— Raw data —
== Segment start ==

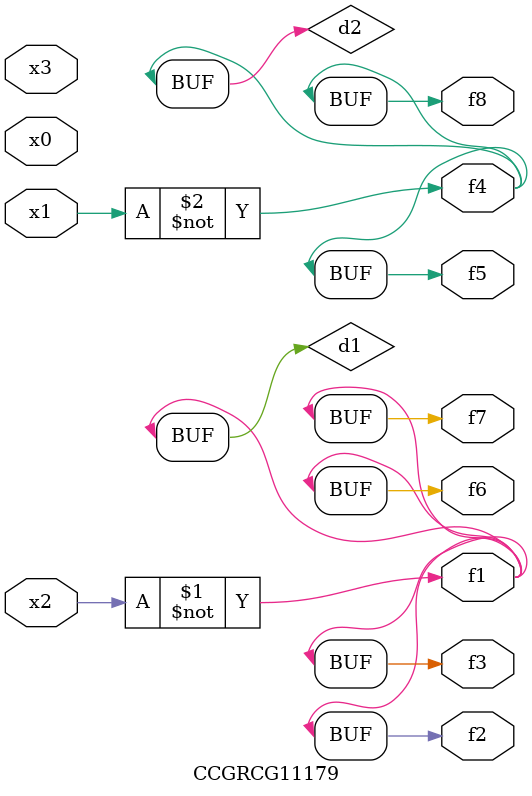
<source format=v>
module CCGRCG11179(
	input x0, x1, x2, x3,
	output f1, f2, f3, f4, f5, f6, f7, f8
);

	wire d1, d2;

	xnor (d1, x2);
	not (d2, x1);
	assign f1 = d1;
	assign f2 = d1;
	assign f3 = d1;
	assign f4 = d2;
	assign f5 = d2;
	assign f6 = d1;
	assign f7 = d1;
	assign f8 = d2;
endmodule

</source>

== Segment end ==

— Task statement —
The data above must be given back verbatim, minus its images.

— Response to the exercise —
<source format=v>
module CCGRCG11179(
	input x0, x1, x2, x3,
	output f1, f2, f3, f4, f5, f6, f7, f8
);

	wire d1, d2;

	xnor (d1, x2);
	not (d2, x1);
	assign f1 = d1;
	assign f2 = d1;
	assign f3 = d1;
	assign f4 = d2;
	assign f5 = d2;
	assign f6 = d1;
	assign f7 = d1;
	assign f8 = d2;
endmodule

</source>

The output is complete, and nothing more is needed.